2) Muts phenotype (KM71 strain): Although the AOX2 gene is present in this group, the AOX1 gene has been eliminated. Due to the deletion of AOX1, these stains cannot be used quickly by methanol. Since these strains use methanol slowly, more complex proteins will have time to acquire their correct conformation before being secreted into the medium (Wollborn et al., 2022).
3) Mut-phenotype (MC100-3 and MC101-1 strains): In this group, both AOX1 and AOX2 promoters have been deleted, so these strains cannot use methanol and are practically unable to grow in an environment containing methanol. The main carbon sources utilized by these strains are glycerol, sorbitol, or mannitol (Singh & Narang, 2020).


The advantages of using P. pastoris
Several reasons exist for using this yeast as an expression system (illustrated in Figure 1 and explained here). 


1) Ease of working: There is no need to have complex culture media or special nutrients for P. pastoris yeast propagation. This yeast can be grown easily using a culture medium containing yeast extract, peptone and dextrose (Kuruti et al., 2020).

## Explore the material:
• a. In the text on P. pastoris strains, what are the main carbon sources for the Mut- strains?
• b. Reproduce the stretch of the P. pastoris text from "2) Muts phenotype" through "(Singh & Narang, 2020).".

## Dataset:
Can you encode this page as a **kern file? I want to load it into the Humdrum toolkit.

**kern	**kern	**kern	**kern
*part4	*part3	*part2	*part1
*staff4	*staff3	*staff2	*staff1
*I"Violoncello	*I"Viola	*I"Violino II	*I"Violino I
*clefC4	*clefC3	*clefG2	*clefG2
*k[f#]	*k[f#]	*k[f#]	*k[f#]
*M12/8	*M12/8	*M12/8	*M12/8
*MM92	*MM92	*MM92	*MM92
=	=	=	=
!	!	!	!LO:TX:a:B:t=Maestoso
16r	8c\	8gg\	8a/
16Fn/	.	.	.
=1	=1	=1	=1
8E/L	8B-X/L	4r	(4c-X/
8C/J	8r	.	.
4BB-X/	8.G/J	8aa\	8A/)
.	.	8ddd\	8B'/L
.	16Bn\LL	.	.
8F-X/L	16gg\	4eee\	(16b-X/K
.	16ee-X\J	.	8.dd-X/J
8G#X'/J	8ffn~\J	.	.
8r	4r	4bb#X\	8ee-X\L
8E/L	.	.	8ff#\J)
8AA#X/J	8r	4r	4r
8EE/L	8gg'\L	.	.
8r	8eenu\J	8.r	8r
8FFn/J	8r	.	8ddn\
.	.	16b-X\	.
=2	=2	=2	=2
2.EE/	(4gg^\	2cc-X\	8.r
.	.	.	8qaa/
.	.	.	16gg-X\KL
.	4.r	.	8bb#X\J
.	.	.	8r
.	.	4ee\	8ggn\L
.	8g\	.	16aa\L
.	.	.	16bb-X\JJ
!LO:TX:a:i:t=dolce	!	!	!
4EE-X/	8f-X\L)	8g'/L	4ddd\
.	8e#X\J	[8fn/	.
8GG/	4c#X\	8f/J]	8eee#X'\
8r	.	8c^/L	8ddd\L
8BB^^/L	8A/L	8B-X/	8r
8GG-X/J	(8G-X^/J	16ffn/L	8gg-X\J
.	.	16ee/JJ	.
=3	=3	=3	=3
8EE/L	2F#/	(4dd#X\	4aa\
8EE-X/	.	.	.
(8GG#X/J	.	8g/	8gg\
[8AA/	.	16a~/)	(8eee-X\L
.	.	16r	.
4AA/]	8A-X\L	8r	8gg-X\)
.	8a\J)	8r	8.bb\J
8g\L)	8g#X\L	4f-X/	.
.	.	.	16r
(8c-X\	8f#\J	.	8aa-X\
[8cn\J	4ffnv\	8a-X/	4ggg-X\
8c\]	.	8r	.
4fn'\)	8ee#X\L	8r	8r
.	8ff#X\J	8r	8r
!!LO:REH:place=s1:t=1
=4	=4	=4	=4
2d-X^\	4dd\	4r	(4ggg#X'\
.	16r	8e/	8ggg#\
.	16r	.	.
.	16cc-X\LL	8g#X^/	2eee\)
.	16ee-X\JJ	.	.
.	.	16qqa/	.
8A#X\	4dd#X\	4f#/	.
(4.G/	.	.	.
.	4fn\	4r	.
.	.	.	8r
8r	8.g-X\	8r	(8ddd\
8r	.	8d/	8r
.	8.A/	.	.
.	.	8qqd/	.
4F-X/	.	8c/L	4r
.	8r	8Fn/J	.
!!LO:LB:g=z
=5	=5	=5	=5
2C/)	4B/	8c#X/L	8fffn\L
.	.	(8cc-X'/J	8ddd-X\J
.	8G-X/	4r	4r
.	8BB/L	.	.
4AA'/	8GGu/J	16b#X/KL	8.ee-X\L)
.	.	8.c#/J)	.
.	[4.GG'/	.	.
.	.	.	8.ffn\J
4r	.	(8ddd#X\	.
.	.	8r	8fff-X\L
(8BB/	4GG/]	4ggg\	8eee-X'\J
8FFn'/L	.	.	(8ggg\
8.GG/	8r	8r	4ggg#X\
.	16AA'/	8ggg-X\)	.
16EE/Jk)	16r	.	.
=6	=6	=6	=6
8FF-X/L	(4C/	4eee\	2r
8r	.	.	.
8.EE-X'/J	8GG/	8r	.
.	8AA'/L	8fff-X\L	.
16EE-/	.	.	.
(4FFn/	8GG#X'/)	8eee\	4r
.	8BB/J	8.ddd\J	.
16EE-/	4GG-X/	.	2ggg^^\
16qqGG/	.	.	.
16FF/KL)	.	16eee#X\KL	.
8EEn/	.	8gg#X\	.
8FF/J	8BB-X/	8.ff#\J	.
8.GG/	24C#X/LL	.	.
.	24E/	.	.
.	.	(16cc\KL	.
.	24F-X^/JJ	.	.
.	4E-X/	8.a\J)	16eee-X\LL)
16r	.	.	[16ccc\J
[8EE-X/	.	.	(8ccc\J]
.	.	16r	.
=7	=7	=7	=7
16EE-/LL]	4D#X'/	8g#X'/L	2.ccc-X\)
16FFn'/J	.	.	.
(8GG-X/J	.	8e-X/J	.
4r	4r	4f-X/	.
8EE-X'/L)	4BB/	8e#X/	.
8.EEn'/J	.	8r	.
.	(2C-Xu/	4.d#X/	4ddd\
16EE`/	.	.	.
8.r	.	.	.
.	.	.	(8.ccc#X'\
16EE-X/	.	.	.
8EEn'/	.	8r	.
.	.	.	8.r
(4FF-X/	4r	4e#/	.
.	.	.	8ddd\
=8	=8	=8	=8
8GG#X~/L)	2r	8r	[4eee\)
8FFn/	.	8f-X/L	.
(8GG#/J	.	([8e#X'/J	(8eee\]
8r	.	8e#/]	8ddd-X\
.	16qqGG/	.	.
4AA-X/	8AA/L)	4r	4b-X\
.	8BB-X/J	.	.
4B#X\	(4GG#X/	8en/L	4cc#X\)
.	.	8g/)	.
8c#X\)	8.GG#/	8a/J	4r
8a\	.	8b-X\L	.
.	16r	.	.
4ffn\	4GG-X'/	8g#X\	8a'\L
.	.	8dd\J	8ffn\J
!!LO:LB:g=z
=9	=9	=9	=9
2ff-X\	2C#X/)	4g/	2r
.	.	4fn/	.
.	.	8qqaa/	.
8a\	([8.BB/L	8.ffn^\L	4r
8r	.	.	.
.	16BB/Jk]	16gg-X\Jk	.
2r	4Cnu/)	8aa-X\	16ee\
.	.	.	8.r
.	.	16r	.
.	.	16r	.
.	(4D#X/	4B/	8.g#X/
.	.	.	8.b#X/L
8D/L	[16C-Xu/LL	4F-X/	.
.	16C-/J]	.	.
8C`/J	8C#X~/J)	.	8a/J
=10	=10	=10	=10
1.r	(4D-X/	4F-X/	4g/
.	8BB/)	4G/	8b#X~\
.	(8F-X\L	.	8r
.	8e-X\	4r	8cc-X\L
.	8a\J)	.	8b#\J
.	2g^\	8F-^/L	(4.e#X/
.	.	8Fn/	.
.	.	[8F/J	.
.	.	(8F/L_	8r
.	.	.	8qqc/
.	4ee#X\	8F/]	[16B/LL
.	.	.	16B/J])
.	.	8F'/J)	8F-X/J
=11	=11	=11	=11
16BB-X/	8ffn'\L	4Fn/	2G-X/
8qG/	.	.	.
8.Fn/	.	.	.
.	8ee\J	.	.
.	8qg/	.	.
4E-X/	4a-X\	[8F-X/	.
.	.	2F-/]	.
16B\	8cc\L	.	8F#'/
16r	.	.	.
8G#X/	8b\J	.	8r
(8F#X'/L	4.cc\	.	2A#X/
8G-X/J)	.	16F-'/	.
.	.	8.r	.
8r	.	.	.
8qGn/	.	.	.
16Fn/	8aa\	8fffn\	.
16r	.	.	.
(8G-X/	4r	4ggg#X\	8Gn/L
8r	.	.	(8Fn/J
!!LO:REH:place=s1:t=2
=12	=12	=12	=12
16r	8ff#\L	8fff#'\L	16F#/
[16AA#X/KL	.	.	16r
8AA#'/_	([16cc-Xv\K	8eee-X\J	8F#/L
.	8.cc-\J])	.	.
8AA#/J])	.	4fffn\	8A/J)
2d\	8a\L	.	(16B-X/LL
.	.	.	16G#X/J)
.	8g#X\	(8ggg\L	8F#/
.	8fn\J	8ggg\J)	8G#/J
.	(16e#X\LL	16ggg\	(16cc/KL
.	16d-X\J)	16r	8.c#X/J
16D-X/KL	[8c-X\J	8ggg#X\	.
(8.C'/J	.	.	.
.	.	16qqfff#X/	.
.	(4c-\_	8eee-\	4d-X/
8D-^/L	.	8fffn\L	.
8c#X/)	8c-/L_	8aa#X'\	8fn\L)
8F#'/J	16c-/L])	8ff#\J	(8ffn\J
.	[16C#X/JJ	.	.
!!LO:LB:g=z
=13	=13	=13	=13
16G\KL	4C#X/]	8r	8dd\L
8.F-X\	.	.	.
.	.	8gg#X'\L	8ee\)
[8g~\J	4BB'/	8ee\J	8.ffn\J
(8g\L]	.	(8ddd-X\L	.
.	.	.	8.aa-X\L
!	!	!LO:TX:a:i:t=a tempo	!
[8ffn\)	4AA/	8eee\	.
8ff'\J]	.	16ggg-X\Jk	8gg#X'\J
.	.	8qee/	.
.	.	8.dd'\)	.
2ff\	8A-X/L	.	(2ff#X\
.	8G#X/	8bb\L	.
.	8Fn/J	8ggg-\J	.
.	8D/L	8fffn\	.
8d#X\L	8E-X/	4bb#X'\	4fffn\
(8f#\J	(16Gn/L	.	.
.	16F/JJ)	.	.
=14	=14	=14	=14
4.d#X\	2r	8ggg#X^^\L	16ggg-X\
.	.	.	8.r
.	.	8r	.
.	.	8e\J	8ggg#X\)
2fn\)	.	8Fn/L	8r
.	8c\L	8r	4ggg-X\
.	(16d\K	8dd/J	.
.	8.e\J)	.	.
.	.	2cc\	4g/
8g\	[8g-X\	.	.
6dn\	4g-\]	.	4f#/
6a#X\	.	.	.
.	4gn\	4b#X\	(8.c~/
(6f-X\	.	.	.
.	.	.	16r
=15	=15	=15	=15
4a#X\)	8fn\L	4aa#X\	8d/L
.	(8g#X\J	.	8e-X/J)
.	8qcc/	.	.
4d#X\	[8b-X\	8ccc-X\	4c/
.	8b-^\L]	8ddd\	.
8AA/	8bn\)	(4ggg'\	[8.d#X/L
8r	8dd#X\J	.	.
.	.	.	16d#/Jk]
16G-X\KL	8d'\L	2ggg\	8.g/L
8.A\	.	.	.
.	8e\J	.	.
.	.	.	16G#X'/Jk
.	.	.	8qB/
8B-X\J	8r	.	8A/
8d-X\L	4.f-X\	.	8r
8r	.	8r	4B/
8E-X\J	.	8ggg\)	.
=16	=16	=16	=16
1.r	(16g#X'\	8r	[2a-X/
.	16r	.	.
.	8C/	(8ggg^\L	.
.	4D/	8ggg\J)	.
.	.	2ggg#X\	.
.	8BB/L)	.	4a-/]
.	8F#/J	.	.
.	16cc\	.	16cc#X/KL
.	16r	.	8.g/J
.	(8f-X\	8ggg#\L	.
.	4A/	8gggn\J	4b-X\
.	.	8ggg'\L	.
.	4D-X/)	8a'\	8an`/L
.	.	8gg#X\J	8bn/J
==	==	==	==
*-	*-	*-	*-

## Activity answers:
• a. Glycerol, sorbitol, or mannitol.

• b.
2) Muts phenotype (KM71 strain): Although the AOX2 gene is present in this group, the AOX1 gene has been eliminated. Due to the deletion of AOX1, these stains cannot be used quickly by methanol. Since these strains use methanol slowly, more complex proteins will have time to acquire their correct conformation before being secreted into the medium (Wollborn et al., 2022).
3) Mut-phenotype (MC100-3 and MC101-1 strains): In this group, both AOX1 and AOX2 promoters have been deleted, so these strains cannot use methanol and are practically unable to grow in an environment containing methanol. The main carbon sources utilized by these strains are glycerol, sorbitol, or mannitol (Singh & Narang, 2020).